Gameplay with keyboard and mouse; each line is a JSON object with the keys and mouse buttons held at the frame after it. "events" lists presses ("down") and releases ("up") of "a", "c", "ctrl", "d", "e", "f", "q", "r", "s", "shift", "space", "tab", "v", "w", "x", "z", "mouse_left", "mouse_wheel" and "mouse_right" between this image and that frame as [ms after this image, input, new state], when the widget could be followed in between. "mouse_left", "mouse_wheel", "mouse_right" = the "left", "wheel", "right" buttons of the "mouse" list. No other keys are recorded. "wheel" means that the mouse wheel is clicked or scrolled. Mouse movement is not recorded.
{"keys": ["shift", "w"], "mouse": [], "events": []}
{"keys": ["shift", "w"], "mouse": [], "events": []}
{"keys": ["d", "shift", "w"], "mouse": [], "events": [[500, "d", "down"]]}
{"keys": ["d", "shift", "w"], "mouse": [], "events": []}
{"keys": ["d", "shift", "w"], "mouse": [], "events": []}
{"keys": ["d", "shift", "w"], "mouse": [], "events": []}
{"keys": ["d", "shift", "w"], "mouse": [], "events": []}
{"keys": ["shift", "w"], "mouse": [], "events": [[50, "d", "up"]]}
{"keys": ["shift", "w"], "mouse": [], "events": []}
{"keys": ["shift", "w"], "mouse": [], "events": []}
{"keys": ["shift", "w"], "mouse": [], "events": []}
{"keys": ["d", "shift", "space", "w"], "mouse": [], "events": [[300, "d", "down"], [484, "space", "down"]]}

* _TASK INSTRUCTIONS_
Search the data for the string "space" and copy each line where it appears.

* _FINAL ANSWER_
Gameplay with keyboard and mouse; each line is a JSON object with the keys and mouse buttons held at the frame after it. "events" lists presses ("down") and releases ("up") of "a", "c", "ctrl", "d", "e", "f", "q", "r", "s", "shift", "space", "tab", "v", "w", "x", "z", "mouse_left", "mouse_wheel" and "mouse_right" between this image and that frame as [ms after this image, input, new state], when the widget could be followed in between. "mouse_left", "mouse_wheel", "mouse_right" = the "left", "wheel", "right" buttons of the "mouse" list. No other keys are recorded. "wheel" means that the mouse wheel is clicked or scrolled. Mouse movement is not recorded.
{"keys": ["d", "shift", "space", "w"], "mouse": [], "events": [[300, "d", "down"], [484, "space", "down"]]}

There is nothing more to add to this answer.